Use case and implementation of IIoT platform

  • Modeling through OPC UA protocol.

  • It Reflects into real time address space after modeling

  • GUI makes modeling easy and simple.

  • Automatically correct references for easy modeling editing.

  • XML extraction allows manual insertion of any OPC server.

  • It can be modeled by drag and drop without the need to remodel nodes already registered in the address space.

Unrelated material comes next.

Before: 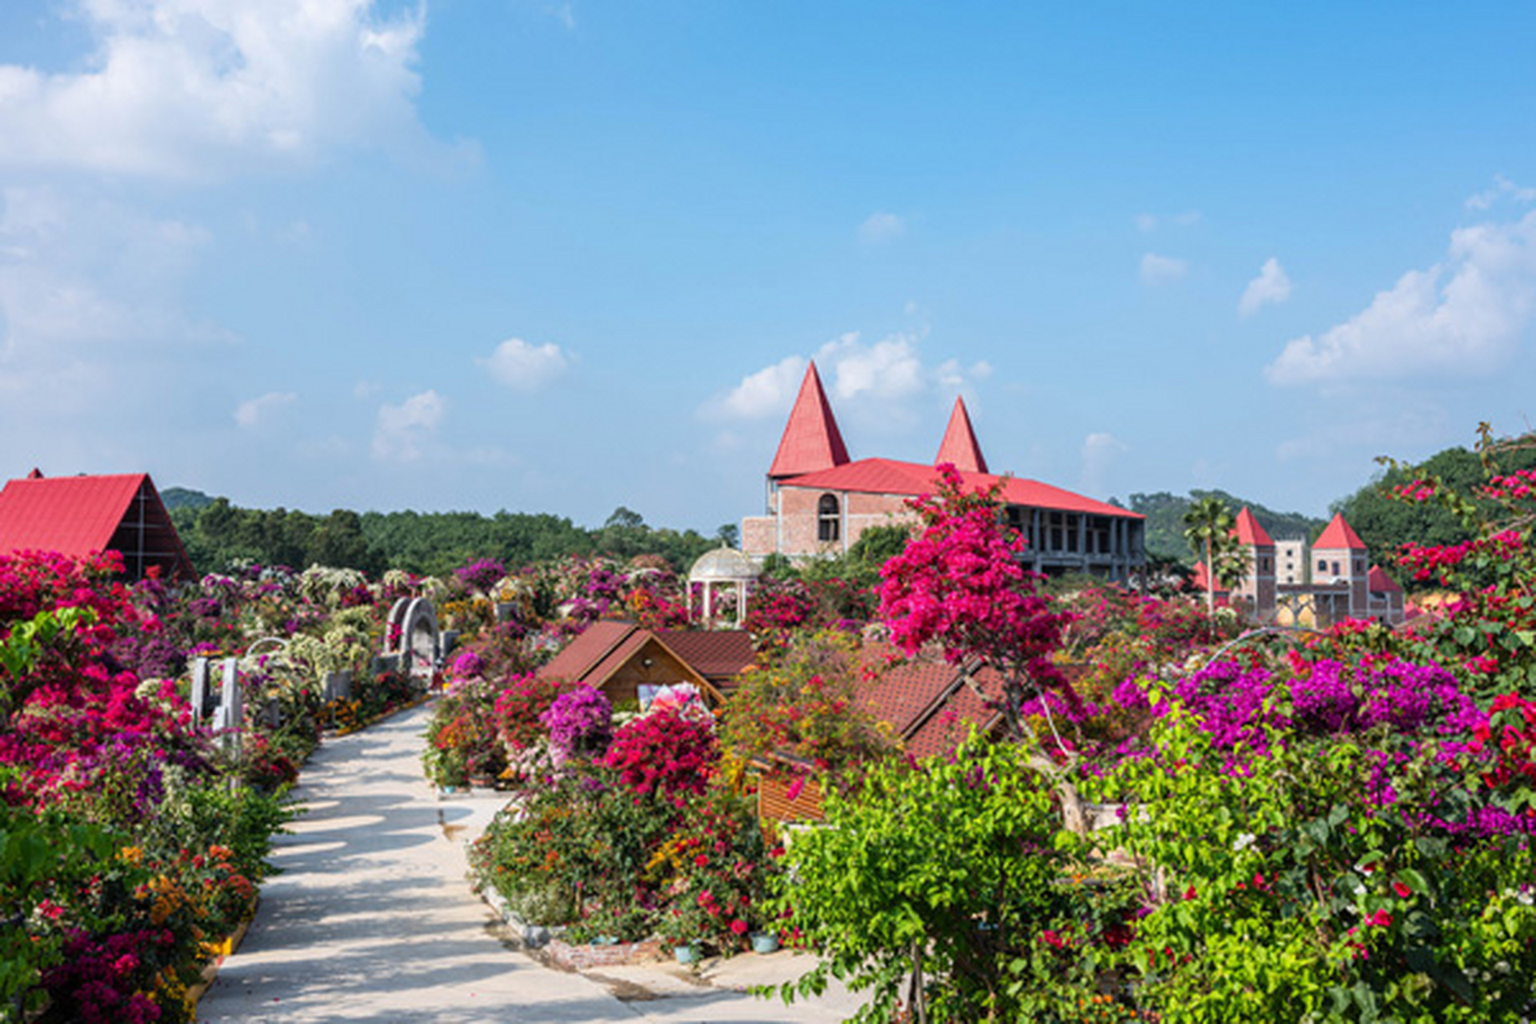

OPC UA has limitations in systems that require quick response or systems that require high-speed control. High-speed data communication is supported, but we cannot guarantee high-speed responsiveness. TimeSensitive Network (TSN) has emerged as an alternative to the high speed control limits of OPC UA. TSN is a feature set that is added to standard Ethernet to support applications that require deterministic characteristics for data transmission of data. It is similar to real-time communication by reserving traffic lanes for communication packets to eliminate latency for critical data. TSN, which is an extension standard for Ethernet, is under the leadership of CISCO. In addition, in older plants that do not support OPC UA, separate devices that support OPC UA should be additionally installed to work with existing facilities. However, despite the restrictions, 450 companies worldwide are working with OPC Foundation, among them with industrial protocol companies related to smart factory, and standardization is underway. Smart Factory is sometimes called a data factory. This means that the acquisition and integration of data are the most important features in smart factory construction. Applications are being carried out in various research and industries and are challenging in smart manufacturing as well as smooth construction of IIoT platform.

5 Conclusion

IoT shows huge potential that can affect many industries such as automotive, agricultural, manufacturing, and Smart City. According to Ericsson, more than 18 billion IoT related devices are expected to be used worldwide by 2022. In addition, device growth is accelerated by three factors: the emergence of applications for IoT, new business models, and device costs [19]. Smart factory is at the center of the rapid increase in the use of IoT equipment. When establishing industrial IoT platform in order to implement Smart Factory, data processing is the most difficult part for those involved. Therefore, many IoT platforms are making a lot of investments and strategies to secure technical skills in data processing. In terms of the IIoT platform, data processing is involved in all processes with a heart like role, and it has huge competitive edge if it is clear that data processing is done with IoT platform. It is very difficult to select one of these complex and multi functional IIoT platforms with the functions and resources users want. Thus, to solve these problems, the structure of each open source IIoT platform was replaced by a reference architecture. This effect helps people quickly understand structure through communication and data flow between each element. Section 3 research major functions of using IoT platform and presents the necessary guide from the user’s perspective. Based on all of the above, Sect. 4 introduced five open source structures, which are widely used in the field, based on Fig. 1, and researched various features. And then, Table 1, which features five open source IIoT platforms, will be of great help to IoT developers and entrepreneurs who wish to apply them. Finally, we presents Industrial IoT platform Architecture that is proposed and explains that data flow, integration, information processing and service are implemented from edge area to IIoT platform to service area that becomes visualization. Through this paper, users of the IIoT platform, IT developers and researcher can get help when choosing the appropriate IIoT platform and broaden their understanding of the IIoT platform. In the following research, it is possible to implement services and evaluate performance by utilizing two or more open source platforms that are appropriate for the IIoT platform presented above.